Экон просиял. Мяч из его рук взлетел на небывалую высоту.

На этом история и закончилась – не считая одной мелочи.

Позднее, той же ночью, мы с Бетесдой лежали в постели. Ничто не разделяло нас, кроме тонкого покрывала, пронизанного серебряными нитями. В течение нескольких минут я был полностью доволен своей жизнью и этим миром. Расслабившись, я размышлял вслух:

-Может быть, мне и в самом деле следует усыновить этого мальчика…

-А почему нет? – Бетесда, даже засыпая, не теряла способности говорить требовательным тоном. – Какие ещё знаки тебе нужны? Даже если бы Экон был твоим сыном по крови – он и тогда не мог бы сильнее походить на тебя.

Как всегда, она была права.

Завещание в пользу друзей

Луций Клавдий был невысокий полный зеленоглазый человек, круглолицый и румяный, с маленьким пухлогубым ртом, рыжими с заметной проседью волосами вокруг лысой макушки и толстыми короткими пальцами. Имя Клавдий говорило не просто о знатности, но о принадлежности к роду патрициев - к одному из тех немногих семейств, что стояли у истоков Рима и сделали его великим – или же сумели убедить всех, что это благодаря им Рим достиг своего нынешнего величия. Как известно, далеко не все патриции богаты – с течением столетий даже самые состоятельным семьям случается придти в упадок; но к Луцию это явно не относилось. Золотое кольцо с печаткой и два других – одно серебряное с ляписом, другое белого золота с кристаллом из чистейшего изумрудно-зелёного стекла – красноречиво свидетельствовали, что и сам Луций, и его предки принадлежат к числу счастливчиков, избежавших превратностей судьбы. С кольцами приятно гармонировало золотое ожерелье с бусинами из стекла, также безукоризненными, поблёскивающими на покрытой рыжими волосами мясистой груди. Тога моего собеседника была из лучшей шерсти, а башмаки – из кожи отличной выделки. Словом, мой посетитель выглядел, как подобает патрицию. Правда, нельзя было сказать, что черты его дышат благородством или в них светится ум; но они выражали добродушие, он был учтив, ухожен и хорошо одет. В общем, Луций Клавдий производил впечатление человека благополучного, и я охотно поверил бы, что у него нет никаких неприятностей, не обратись он для чего-то ко мне.

Мы сидели в маленьком садике в моём доме на Эсквилине. Было время, когда человек его круга побрезговал бы переступить порог дома Гордиана Сыщика; но за последние пару лет, я, похоже, сделался респектабельным.

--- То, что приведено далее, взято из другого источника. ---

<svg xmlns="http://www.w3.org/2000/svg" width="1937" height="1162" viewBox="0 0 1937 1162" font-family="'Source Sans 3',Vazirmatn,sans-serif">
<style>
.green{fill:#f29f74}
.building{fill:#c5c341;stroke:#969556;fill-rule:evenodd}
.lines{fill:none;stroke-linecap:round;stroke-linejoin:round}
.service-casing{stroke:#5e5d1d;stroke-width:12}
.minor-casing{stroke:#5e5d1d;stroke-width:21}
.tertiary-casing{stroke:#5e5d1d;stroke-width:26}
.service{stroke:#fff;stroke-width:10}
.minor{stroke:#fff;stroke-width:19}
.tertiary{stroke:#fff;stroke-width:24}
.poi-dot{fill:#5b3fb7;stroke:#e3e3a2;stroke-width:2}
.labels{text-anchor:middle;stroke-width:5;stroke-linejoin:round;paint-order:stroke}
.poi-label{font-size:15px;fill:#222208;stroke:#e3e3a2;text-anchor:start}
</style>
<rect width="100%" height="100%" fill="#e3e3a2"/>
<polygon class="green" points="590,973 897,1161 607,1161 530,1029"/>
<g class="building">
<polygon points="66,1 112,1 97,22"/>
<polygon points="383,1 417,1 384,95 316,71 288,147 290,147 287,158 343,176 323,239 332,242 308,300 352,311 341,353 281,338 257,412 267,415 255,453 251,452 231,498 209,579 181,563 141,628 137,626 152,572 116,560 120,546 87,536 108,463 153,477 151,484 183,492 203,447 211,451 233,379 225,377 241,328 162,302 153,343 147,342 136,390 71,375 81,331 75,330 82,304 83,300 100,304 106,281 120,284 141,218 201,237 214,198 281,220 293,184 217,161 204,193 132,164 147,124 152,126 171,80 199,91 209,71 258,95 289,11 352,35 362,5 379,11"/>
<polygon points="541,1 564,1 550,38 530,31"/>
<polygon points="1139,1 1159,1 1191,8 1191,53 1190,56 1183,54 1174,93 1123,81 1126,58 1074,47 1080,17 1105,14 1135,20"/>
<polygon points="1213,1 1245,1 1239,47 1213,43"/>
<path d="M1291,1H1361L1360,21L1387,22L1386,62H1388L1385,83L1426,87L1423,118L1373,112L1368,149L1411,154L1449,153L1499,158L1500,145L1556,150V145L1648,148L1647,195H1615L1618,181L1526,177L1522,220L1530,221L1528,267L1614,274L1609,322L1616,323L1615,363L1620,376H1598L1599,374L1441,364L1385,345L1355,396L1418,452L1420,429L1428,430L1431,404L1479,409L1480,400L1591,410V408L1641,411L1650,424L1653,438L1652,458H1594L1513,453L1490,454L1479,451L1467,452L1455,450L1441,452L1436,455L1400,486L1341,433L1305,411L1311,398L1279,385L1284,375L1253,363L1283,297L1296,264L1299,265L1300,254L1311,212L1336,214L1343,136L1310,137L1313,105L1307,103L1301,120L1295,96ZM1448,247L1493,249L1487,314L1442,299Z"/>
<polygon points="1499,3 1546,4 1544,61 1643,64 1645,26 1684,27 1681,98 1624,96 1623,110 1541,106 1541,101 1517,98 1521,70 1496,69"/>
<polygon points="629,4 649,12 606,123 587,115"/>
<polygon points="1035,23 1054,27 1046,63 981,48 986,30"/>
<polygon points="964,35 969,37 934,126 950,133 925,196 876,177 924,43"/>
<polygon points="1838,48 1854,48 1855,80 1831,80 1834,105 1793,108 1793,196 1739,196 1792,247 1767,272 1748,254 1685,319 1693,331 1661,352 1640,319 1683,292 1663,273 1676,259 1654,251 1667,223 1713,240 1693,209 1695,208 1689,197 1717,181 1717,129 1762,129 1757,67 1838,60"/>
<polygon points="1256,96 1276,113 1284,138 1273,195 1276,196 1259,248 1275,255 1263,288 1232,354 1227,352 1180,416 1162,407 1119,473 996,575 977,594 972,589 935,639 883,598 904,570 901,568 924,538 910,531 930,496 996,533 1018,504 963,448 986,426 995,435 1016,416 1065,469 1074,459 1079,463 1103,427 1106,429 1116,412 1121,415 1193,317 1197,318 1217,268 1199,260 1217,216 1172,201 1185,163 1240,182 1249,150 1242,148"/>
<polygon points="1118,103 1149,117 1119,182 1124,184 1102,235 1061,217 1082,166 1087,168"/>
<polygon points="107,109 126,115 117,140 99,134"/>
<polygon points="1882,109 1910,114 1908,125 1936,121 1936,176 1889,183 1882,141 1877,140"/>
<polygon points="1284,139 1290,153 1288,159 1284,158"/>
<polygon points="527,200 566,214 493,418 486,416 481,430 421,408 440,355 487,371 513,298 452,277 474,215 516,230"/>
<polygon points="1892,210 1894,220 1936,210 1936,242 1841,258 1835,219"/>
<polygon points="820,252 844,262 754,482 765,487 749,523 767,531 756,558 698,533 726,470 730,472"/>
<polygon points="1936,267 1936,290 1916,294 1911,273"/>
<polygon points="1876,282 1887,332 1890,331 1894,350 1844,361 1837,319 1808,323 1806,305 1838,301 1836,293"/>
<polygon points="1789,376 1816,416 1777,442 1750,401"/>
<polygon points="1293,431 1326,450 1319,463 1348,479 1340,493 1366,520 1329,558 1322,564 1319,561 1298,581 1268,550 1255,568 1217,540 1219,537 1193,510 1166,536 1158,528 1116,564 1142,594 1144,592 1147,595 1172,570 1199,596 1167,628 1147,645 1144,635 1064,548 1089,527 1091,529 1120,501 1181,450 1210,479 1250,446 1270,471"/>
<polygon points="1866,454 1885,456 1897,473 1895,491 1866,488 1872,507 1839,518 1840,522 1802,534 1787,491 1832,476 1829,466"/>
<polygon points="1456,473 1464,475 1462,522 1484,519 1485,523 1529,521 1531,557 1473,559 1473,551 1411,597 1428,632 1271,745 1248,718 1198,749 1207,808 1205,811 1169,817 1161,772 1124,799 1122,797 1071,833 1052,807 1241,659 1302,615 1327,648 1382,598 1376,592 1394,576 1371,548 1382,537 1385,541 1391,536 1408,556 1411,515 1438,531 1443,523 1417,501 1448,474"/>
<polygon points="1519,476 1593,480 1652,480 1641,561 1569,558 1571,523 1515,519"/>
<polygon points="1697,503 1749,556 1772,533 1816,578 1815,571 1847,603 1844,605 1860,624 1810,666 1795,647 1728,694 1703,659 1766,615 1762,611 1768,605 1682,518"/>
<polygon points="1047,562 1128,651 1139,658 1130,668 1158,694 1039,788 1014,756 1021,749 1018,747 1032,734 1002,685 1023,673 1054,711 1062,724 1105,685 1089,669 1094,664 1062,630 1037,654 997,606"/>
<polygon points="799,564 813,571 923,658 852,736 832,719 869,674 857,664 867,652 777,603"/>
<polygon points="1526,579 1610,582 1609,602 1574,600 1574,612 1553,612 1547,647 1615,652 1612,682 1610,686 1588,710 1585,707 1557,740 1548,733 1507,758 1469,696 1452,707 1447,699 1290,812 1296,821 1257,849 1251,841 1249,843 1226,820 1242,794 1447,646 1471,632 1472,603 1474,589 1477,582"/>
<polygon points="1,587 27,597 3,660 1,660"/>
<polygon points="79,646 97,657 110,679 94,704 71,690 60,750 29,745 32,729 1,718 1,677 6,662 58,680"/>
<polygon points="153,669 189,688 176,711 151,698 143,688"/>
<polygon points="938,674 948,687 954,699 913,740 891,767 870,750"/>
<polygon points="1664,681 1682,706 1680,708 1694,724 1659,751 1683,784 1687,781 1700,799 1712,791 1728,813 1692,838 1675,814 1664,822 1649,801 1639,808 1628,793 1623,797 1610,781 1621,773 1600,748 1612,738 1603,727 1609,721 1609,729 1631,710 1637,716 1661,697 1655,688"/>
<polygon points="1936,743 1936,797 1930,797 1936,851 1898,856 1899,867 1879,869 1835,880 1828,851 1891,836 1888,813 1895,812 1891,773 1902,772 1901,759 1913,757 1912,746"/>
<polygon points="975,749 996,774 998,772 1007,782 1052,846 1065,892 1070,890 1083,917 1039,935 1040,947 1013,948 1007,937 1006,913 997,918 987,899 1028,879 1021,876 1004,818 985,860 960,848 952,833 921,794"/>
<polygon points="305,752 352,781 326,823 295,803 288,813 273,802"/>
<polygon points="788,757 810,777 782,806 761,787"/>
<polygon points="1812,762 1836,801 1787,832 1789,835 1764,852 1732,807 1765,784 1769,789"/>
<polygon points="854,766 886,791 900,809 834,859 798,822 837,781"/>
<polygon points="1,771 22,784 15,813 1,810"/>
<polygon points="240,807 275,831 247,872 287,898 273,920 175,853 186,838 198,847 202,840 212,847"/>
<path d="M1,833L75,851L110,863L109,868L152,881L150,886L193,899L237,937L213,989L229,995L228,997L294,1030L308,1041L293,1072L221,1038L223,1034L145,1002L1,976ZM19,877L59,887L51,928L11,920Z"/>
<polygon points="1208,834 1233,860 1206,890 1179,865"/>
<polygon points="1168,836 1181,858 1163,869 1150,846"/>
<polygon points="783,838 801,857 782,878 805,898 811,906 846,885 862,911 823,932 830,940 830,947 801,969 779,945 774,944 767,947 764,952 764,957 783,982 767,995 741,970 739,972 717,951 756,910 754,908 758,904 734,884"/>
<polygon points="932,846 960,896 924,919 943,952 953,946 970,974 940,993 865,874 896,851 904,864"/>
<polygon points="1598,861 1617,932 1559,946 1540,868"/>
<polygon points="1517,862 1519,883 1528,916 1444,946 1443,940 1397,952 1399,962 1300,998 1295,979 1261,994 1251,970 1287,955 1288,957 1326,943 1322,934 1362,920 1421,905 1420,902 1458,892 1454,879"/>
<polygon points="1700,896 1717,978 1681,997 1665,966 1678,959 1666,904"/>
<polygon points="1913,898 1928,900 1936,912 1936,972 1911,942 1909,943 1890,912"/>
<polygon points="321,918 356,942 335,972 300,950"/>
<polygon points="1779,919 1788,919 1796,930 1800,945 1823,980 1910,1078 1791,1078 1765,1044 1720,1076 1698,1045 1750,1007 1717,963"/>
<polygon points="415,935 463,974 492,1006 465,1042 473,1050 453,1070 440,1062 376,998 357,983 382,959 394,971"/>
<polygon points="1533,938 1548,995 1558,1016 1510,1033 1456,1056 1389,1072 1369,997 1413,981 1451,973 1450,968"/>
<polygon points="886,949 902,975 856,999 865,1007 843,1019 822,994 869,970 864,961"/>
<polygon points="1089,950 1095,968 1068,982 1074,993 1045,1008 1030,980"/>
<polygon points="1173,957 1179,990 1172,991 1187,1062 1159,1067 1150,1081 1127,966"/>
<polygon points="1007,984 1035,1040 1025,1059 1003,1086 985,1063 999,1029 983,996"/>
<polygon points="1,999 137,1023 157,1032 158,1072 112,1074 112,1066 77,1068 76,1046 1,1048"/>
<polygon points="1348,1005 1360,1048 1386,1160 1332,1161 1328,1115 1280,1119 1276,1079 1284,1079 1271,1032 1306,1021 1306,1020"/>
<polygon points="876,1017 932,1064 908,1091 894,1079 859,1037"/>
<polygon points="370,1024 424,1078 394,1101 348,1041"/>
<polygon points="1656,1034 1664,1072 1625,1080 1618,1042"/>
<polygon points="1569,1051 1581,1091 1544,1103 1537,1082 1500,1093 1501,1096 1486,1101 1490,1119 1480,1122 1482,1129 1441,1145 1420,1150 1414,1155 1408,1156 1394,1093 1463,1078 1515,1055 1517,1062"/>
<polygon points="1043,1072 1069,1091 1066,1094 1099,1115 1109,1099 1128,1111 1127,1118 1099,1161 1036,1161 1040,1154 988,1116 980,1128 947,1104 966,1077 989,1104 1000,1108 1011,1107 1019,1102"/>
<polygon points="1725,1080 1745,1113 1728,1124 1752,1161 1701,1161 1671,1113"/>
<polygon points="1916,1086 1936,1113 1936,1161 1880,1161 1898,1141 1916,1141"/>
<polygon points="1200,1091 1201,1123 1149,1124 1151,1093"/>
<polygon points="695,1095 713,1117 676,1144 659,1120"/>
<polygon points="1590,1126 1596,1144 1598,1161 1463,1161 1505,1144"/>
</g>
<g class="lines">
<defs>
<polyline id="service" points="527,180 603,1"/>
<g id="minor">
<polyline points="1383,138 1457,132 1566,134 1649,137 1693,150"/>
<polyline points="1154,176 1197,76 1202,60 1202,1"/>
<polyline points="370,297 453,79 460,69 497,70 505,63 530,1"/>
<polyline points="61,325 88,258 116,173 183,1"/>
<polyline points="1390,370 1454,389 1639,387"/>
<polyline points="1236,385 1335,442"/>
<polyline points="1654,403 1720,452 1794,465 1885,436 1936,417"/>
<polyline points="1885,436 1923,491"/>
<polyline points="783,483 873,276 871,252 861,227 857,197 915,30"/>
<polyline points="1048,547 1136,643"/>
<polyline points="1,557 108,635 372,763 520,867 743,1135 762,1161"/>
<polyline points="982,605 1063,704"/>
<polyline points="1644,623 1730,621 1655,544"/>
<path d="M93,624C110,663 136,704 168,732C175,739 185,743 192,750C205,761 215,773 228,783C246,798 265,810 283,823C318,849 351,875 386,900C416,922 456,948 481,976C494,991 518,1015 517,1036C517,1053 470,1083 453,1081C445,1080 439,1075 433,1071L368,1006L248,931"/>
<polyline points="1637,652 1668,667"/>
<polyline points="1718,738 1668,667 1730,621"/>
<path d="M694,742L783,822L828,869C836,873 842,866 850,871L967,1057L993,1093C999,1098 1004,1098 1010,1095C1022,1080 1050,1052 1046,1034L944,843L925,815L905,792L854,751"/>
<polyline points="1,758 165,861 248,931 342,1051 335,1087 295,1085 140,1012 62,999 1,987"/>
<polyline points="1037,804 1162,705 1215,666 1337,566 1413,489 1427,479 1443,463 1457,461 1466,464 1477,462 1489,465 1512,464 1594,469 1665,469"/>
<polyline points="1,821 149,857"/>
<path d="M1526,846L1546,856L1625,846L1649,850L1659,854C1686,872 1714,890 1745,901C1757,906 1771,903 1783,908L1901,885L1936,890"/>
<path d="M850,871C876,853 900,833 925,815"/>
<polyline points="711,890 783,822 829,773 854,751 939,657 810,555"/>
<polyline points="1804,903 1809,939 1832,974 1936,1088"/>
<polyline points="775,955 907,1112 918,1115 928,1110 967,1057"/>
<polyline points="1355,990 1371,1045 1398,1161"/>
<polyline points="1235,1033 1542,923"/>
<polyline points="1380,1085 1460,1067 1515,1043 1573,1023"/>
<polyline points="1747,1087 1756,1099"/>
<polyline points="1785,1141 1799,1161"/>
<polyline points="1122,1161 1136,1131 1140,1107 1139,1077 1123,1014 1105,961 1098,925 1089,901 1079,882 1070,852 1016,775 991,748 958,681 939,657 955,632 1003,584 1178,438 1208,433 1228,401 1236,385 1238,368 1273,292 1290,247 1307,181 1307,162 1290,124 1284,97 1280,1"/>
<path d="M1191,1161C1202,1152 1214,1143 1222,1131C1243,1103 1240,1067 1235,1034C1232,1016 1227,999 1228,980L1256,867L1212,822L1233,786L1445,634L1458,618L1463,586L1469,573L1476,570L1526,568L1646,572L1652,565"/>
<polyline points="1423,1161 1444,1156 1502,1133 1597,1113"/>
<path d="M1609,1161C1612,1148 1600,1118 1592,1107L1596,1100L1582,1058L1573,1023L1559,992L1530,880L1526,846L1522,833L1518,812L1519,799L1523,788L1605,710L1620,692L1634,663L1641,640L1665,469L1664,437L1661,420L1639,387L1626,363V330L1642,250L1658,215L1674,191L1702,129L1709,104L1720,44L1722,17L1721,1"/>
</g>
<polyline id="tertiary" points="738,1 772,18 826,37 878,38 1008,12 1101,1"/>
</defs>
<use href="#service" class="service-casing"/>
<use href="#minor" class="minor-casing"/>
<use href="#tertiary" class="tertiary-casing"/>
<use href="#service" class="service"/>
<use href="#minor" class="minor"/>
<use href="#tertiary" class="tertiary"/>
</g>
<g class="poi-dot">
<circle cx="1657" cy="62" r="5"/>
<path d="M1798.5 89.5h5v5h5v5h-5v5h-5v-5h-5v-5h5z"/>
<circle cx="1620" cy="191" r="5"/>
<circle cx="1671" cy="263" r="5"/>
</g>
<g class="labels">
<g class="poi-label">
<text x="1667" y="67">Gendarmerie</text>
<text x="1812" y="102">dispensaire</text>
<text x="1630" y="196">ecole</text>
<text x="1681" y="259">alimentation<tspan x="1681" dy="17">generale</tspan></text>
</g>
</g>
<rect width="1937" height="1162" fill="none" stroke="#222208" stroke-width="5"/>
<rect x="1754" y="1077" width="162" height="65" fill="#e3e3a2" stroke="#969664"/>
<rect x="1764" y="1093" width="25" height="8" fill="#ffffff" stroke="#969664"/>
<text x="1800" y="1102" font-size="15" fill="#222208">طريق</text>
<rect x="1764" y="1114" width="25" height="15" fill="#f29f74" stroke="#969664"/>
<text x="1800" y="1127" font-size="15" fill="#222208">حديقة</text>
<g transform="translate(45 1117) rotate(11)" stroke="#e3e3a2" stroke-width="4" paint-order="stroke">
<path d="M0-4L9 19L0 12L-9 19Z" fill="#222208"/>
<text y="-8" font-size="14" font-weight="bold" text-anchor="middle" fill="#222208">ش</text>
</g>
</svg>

Полагаю, этой переменой я обязан Цицерону – преуспевающему адвокату, на которого мне как-то случилось поработать. Видимо, Цицерон одобрительно отзывался обо мне в кругу своих коллег, упоминая, в частности, что он однажды пустил Гордиана Сыщика пожить под свой кров, и как оказалось, этот самый Гордиан Сыщик, вынюхивающий сведения по притонам среди шлюх и головорезов, тем не менее, отличается вполне пристойными манерами, не чавкает за столом и даже умеет пользоваться домашней уборной, не путая писсуар с супницей. Так что теперь ко мне заглядывает и чистая публика.

Луций Клавдий сидел передо мной, нервно теребя своё ожерелье. Потом он неловко поёрзал на стуле, на котором едва умещался, и с трогательно робким видом несмело протянул мне свою чашу.

- Можно ещё вина?

- Ну, конечно. – Я хлопнул в ладоши. - Бетесда, ещё вина моему гостю! Самого лучшего, из глиняной зелёной бутыли.

Бетесда неохотно поднялась из-за колонны, за которой сидела, скрестив ноги, и подчёркнуто неторопливо направилась к дому. Движения её навели меня на мысль о распускающемся цветке. Луций Клавдий, провожавший её взглядом, заметно глотнул. Не он первый, не он последний.